• [About this task]
In the records below, how many lines hold the word "earnest"? Give only the number.

**** Given information

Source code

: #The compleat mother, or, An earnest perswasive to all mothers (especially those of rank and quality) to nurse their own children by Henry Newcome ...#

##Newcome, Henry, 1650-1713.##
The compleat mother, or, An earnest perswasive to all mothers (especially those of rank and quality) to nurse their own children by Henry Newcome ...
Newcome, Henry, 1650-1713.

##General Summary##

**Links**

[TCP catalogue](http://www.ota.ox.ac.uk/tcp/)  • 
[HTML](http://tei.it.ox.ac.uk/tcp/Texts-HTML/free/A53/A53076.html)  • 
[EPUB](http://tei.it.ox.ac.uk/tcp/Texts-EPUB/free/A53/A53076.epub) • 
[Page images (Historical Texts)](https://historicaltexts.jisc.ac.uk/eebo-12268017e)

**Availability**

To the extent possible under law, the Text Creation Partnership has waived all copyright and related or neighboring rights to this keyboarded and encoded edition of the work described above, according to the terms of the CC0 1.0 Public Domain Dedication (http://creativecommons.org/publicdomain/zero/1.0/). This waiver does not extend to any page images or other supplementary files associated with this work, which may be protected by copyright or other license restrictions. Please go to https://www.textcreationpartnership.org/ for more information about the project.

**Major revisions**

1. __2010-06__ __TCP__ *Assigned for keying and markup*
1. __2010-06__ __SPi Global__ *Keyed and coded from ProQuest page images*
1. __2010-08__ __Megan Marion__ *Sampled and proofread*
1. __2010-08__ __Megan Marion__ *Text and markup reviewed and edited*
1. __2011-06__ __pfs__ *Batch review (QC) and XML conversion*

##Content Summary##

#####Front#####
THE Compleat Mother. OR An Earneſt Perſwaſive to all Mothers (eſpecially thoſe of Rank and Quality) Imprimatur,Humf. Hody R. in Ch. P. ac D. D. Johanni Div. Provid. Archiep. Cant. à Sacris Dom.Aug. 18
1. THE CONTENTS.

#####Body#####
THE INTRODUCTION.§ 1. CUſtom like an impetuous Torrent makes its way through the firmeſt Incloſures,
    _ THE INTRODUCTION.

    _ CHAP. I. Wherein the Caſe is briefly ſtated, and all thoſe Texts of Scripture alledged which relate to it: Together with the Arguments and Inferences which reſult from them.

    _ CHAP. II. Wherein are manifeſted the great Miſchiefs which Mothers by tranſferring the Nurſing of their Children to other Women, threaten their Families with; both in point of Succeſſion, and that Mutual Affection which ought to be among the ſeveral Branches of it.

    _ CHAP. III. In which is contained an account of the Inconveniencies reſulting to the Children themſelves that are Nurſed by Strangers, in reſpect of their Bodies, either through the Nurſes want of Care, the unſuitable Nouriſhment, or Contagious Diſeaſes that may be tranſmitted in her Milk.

********

• [Output of the exercise]
2